ライオット・パーティーへようこそ

世界に目を向けてみると、エジプトをはじめ中東諸国、ヨーロッパ・アメリカ、さらには台湾や香港などでデモが起こっている。そのデモが暴徒化して「暴動」に発展することもしばしばある。日本でもデモはほぼ毎日の様に日本中の至る所で行われているのだが、そもそもの本質が異なる。

日本ではプロ市民による市民団体などおおよそ30代~50代ほどの中高年の方々が主導する場合がほとんどなのだが、前者は10~20代の若者たちが多く、それもFacebookなどを使って呼び込むことが多いと言う。

最も日本では「暴動」と呼ばれる様な事は無いのだが、もしも残酷な現実から希望を失った若者たちが、不穏な事件を機に悲しみと怒りを爆発し、暴動を起こしたらいったいどうなるのか。本書はその「もしも」を青春小説に見立てている。

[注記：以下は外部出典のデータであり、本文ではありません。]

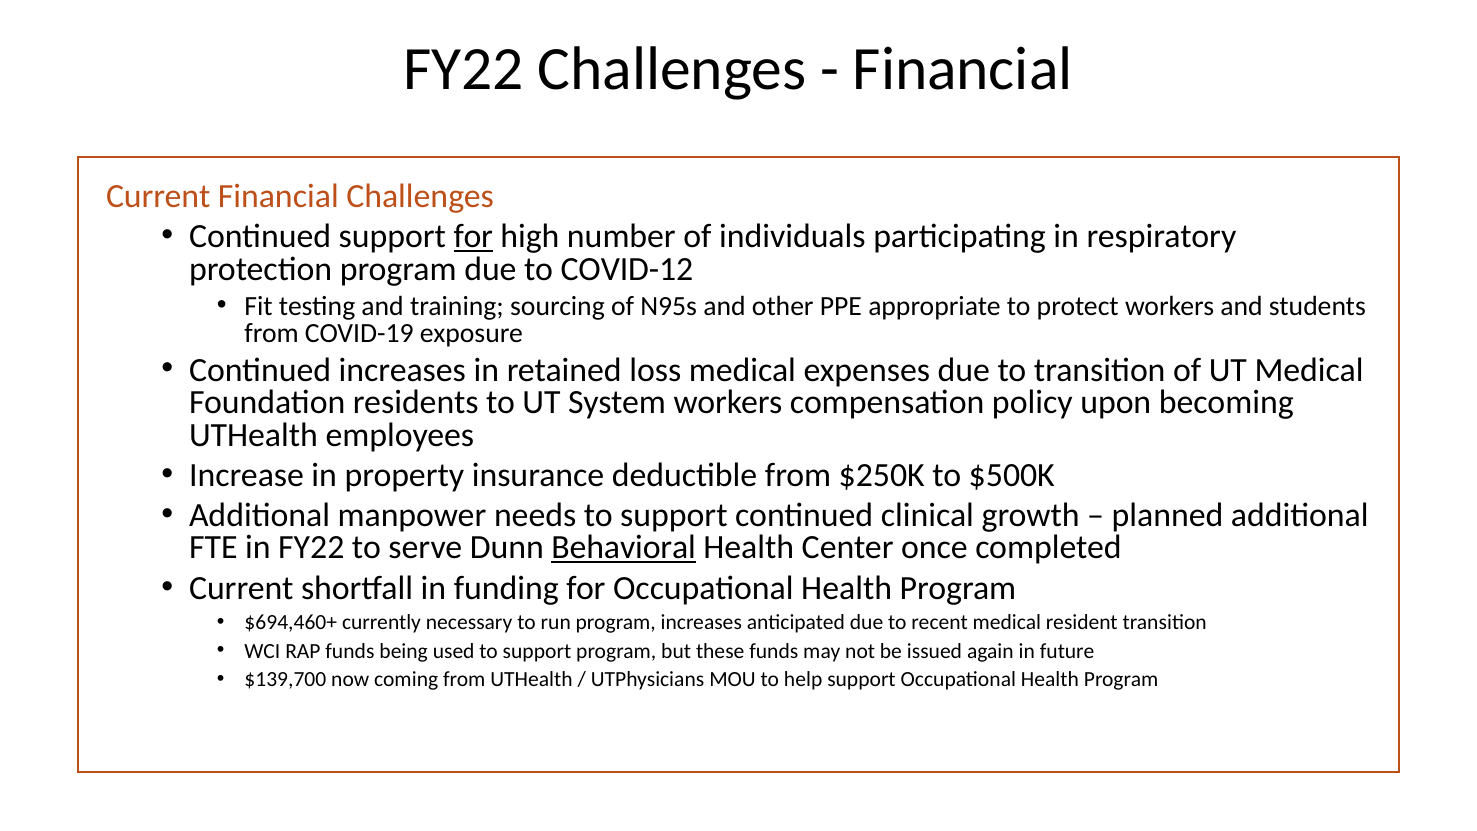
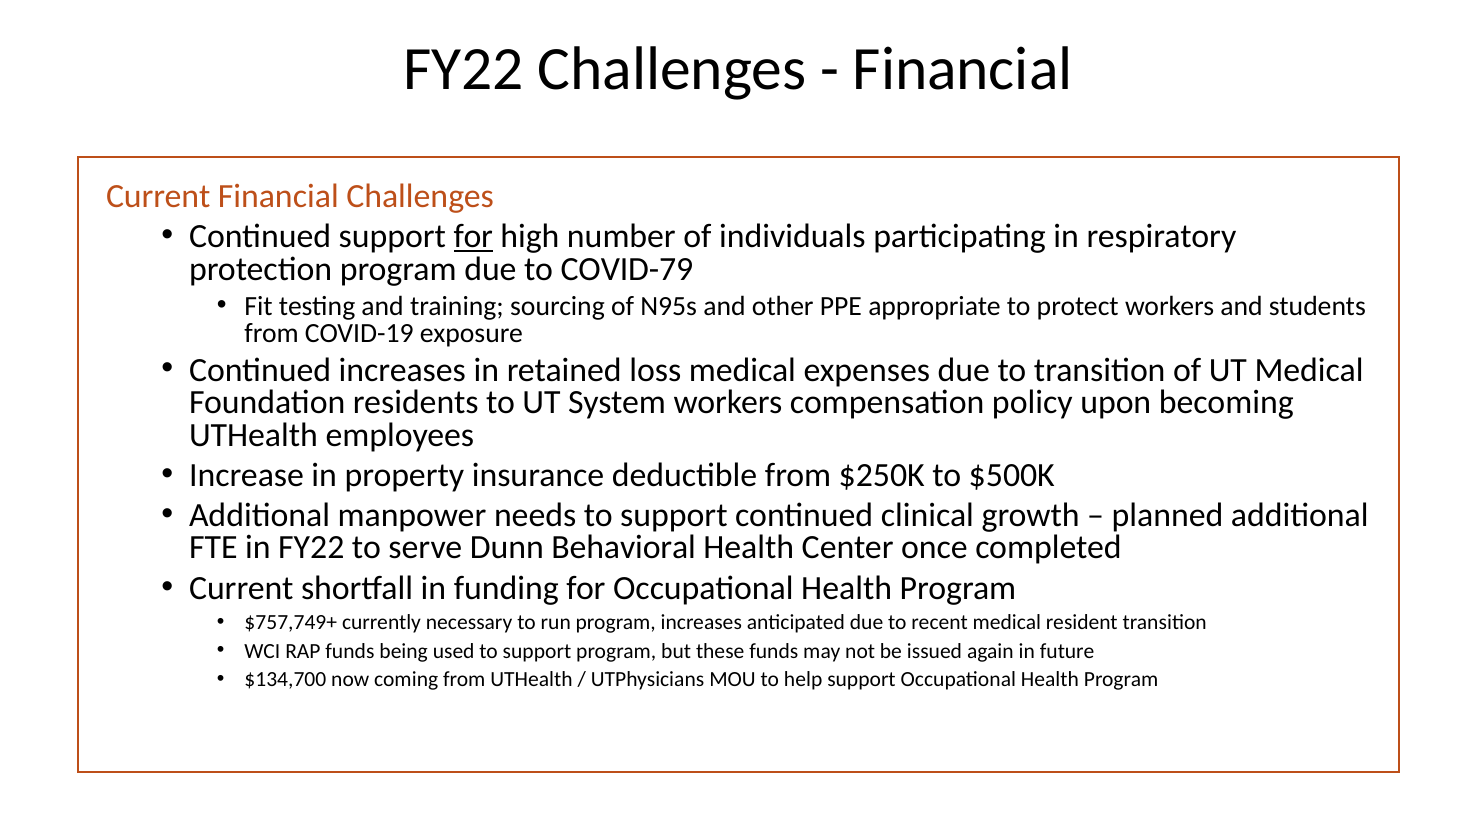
COVID-12: COVID-12 -> COVID-79
Behavioral underline: present -> none
$694,460+: $694,460+ -> $757,749+
$139,700: $139,700 -> $134,700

周囲の若者たちが理不尽で残酷な現実に巻き込まれながら怒りや悲しみを積み上げる姿を映し出し、それが暴動になって爆発する。その爆発までのプロセスでも「青春」を映し出しながら、なおかつ主役の男女がそれぞれの純粋なる「恋愛」が芽生え、育んでいくという作品と言える。そう考えると、世界の「終わり」と「始まり」を二つ楽しめることのできる一冊と行っても過言ではない。